Phillip Shapiro will present a tutorial on the very valuable technique of image stacking.
Why stack images? Good question! One of the most common reasons is to take images of very faint objects that are barely discernible in any single exposure. By “stacking” several images together, you can create a “synthesized long exposure” that is brighter than any of the individual source images. For example, if your digital camera is limited to taking images with exposures of 30 seconds or less, it is impossible to take pictures of a moonlit landscape, which typically requires an exposure of a few minutes. However, if you take six exposures (each of 30 seconds) and then stack them together, you can create a synthesized 3-minute exposure.
Image Stacker is a shareware program, which combines—or “stacks”—multiple images into a single image, using one of several different blending methods. Image Stacker can be used for a variety of purposes, but the primary purposes are (1) to create very long exposures (longer than would be possible using any single exposure) (2) to create star-trail images and (3) to reduce the appearance of “digital noise.

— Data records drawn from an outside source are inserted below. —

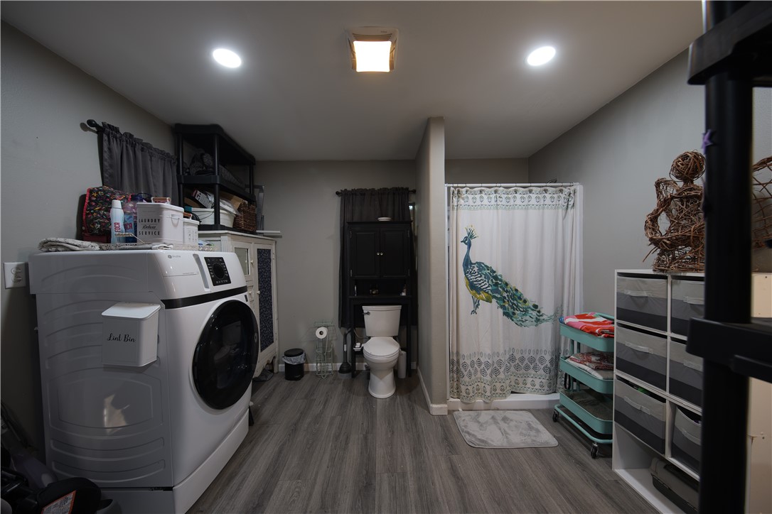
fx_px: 257
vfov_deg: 90.0
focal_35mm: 12
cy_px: 257
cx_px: 386
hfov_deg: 112.6
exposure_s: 1/2
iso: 100
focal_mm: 12
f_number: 8
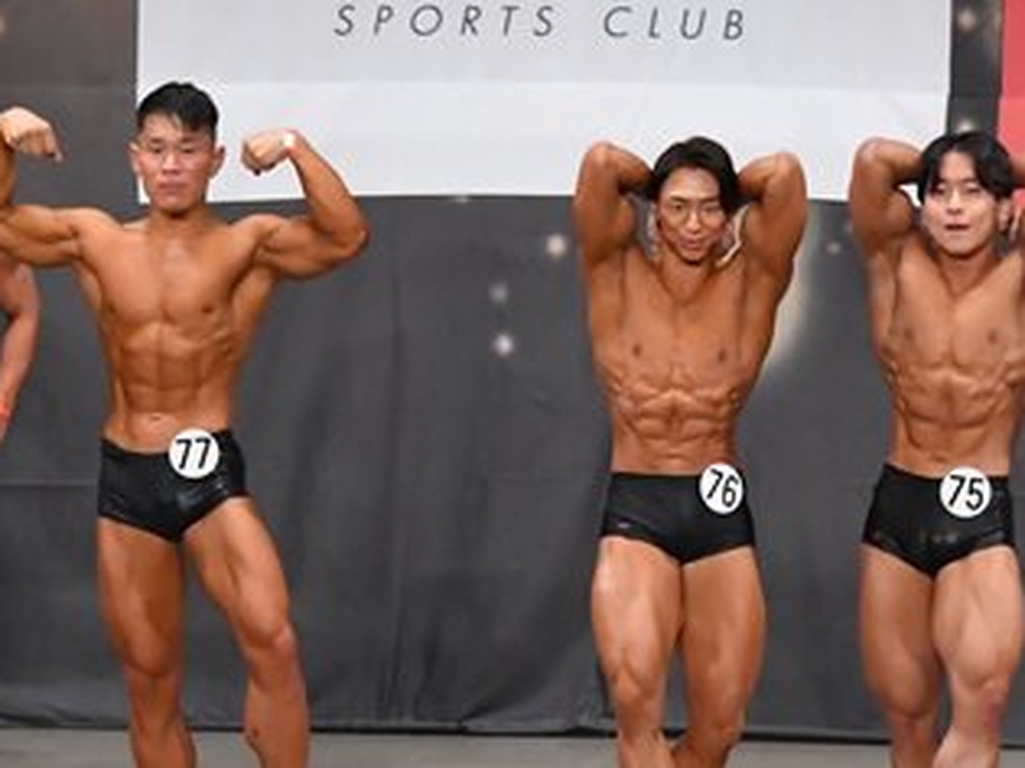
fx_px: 8199
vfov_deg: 5.4
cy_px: 420
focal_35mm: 277
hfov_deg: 7.2
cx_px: 552
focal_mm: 78
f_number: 5.6
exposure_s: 1/400
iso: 6400
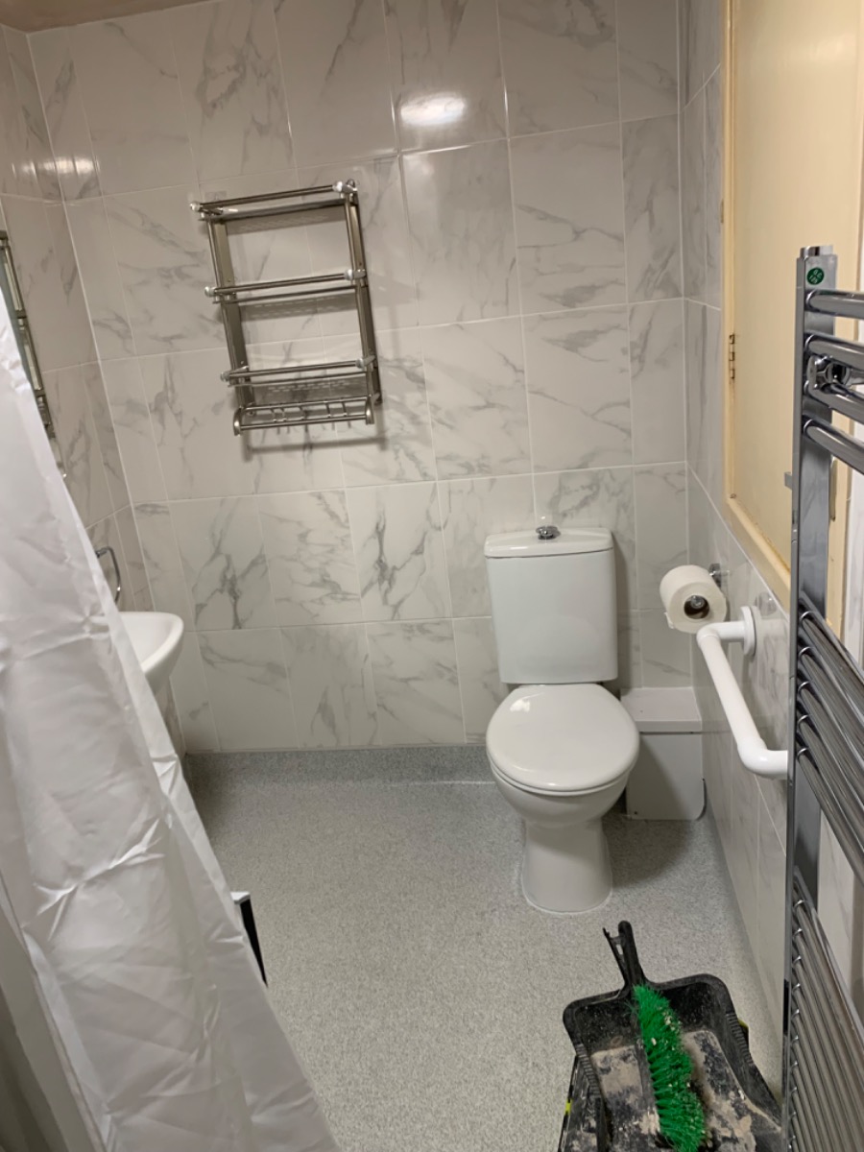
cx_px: 432
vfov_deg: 67.3
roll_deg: +7.2
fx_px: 865
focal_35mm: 26
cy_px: 576
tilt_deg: -18.2
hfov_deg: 53.1
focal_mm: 4.25
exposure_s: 1/50
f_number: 1.8
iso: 64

I will also demonstrate “focus stacking” in Photoshop using an image of apples. If you do not have Adobe Photoshop, you can download a free software program called Gimp, which is an open-source tool that lets you create and edit images. You can crop, add text, resize, and create nested layers.
If time permits, I will also show how to do star trails using free specialized software called StarStaX. This is powerful photo-editing software that creates stacked images from your photos to generate amazing effects. With features like gap filling, blending, and overlaying dark frames, this tool helps you create works of art from your time-lapse and other photos.